Ilustrasi dibuat menggunakan AI.
Dari Jenewa hingga Teheran, konflik berubah jadi transisi kekuasaan.

Ketegangan antara Iran dan Amerika Serikat meningkat tajam dalam empat hari terakhir. Kebuntuan diplomasi nuklir di Eropa berujung pada serangan militer, lalu berubah menjadi fase transisi kepemimpinan di Teheran.

Berikut kronologi perkembangan 26 Februari hingga 2 Maret 2026 berdasarkan laporan media internasional dan Iran.

Kamis, 26 Februari 2026 – Jenewa

Perundingan nuklir antara Amerika Serikat dan Iran kembali digelar di Jenewa. Mediator dari Oman menyebut ada kemajuan terbatas dalam pembahasan teknis.

Bacaan Lainnya

Namun negosiasi berakhir tanpa kesepakatan final. Situasi ini menyisakan ketidakpastian tinggi di tengah tekanan politik dan militer yang meningkat di kawasan.

Jumat, 27 Februari 2026

Sehari setelah perundingan buntu, ketegangan meningkat. Sejumlah laporan internasional menyebut Washington menyiapkan opsi militer apabila jalur diplomasi benar-benar gagal.

Tenggat awal Maret disebut sebagai momentum krusial.

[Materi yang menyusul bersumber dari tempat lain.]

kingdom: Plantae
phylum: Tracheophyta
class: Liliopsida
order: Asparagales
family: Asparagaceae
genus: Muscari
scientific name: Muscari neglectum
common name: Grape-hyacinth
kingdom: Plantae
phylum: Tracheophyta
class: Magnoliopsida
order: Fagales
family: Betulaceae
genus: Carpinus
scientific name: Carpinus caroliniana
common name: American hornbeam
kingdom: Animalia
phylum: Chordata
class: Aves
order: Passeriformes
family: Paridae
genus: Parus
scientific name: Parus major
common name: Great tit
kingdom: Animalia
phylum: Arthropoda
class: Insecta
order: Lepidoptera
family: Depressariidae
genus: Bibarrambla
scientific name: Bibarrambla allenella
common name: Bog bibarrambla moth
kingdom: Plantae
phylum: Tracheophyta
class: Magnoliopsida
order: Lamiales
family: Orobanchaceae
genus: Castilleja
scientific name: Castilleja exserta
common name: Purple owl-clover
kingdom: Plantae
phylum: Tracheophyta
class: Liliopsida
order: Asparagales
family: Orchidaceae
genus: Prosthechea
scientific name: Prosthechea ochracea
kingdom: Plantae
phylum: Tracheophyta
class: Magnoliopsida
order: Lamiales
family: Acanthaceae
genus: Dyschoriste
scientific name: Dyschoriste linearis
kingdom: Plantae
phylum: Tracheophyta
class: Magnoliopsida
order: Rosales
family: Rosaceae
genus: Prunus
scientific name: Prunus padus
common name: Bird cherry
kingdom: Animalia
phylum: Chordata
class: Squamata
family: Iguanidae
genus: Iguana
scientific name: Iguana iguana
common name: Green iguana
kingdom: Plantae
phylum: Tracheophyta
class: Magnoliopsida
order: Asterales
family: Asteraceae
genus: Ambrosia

Narasi “opsi terakhir” mulai menguat di berbagai pemberitaan global.

Sabtu, 28 Februari 2026

Eskalasi berubah menjadi konfrontasi terbuka. Amerika Serikat bersama Israel melancarkan serangan besar ke Iran.

Dalam laporan tersebut disebutkan Pemimpin Tertinggi Iran, Ayatollah Ali Khamenei, gugur akibat serangan.

Peristiwa ini langsung mengguncang struktur kekuasaan Republik Islam. Status siaga tinggi diberlakukan di sejumlah wilayah, sementara spekulasi tentang suksesi mulai mencuat.

Minggu, 1 Maret 2026

Teheran bergerak cepat mencegah kekosongan kekuasaan. Iran mengaktifkan Pasal 111 Konstitusi yang mengatur mekanisme darurat bila Pemimpin Tertinggi wafat.

Media Iran Tasnim melaporkan Ali Larijani mengumumkan pembentukan dewan kepemimpinan sementara.

Mengutip ISNA dan dilaporkan ulang oleh Reuters, komposisi dewan tersebut terdiri dari Presiden Masoud Pezeshkian, Kepala Kehakiman Gholam-Hossein Mohseni-Ejei, serta ulama senior Ayatollah Alireza Arafi.

Associated Press menjelaskan, dewan tiga orang ini menjalankan fungsi kepemimpinan negara hingga Majelis Ahli Iran memilih Pemimpin Tertinggi yang definitif.

Senin, 2 Maret 2026 – Status Terkini

Hingga awal pekan ini, Iran belum mengumumkan Pemimpin Tertinggi baru.